With employment remaining strong and migration booming, payroll taxes would be $2.8bn higher over the four years, the budget showed.
“The government has taken a restrained fiscal approach by directing some of the revenue improvement … to the state’s bottom line, helping rebuild the state’s fiscal buffers,” budget papers say.
Mr Mookhey said his government’s approach was “not just to shovel the money coming in straight out the door in a time of high inflation … We are putting that money away for a rainy day”.
He also confirmed Labor remained a government of big infrastructure spending, with $72.3bn in road and rail projects over the four years.
Capital spending would average $29.1bn over the four years to 2026-27, the budget papers showed, against $25.6bn in the previous four-year period.
The investments included an extra $1bn to “rescue” the Sydney Metro City and Southwest projects, and an extra $2.4bn for roads in the western Sydney region.
The budget included previously announced support for cost of living, including $1.3bn in energy bill subsidies that would assist some 1.6 million households and 300,000 small businesses.
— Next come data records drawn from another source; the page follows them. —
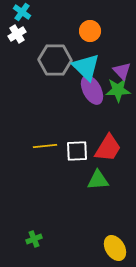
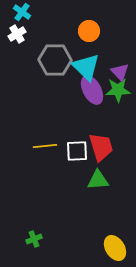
orange circle: moved 1 px left
purple triangle: moved 2 px left, 1 px down
red trapezoid: moved 7 px left, 1 px up; rotated 48 degrees counterclockwise
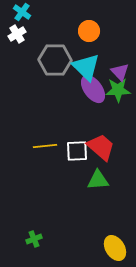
purple ellipse: moved 1 px right, 1 px up; rotated 8 degrees counterclockwise
red trapezoid: rotated 32 degrees counterclockwise
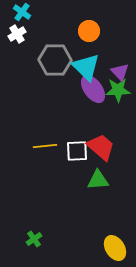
green cross: rotated 14 degrees counterclockwise
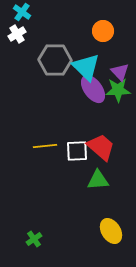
orange circle: moved 14 px right
yellow ellipse: moved 4 px left, 17 px up
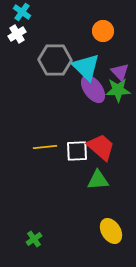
yellow line: moved 1 px down
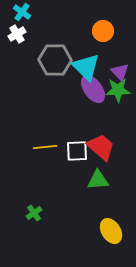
green cross: moved 26 px up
Sydney drivers from January would enjoy a $60 weekly cap on tolls for two years, which Treasury estimates will save motorists $551m.
There was also $2.5bn over four years to pay for this year’s 4.5 per cent pay rise for more than 400,000 essential workers, including teachers, nurses and police.
Scrapping the previous government’s public services wage cap, there was a further $3.6bn for an Essential Services Fund that would pay for future wage claims.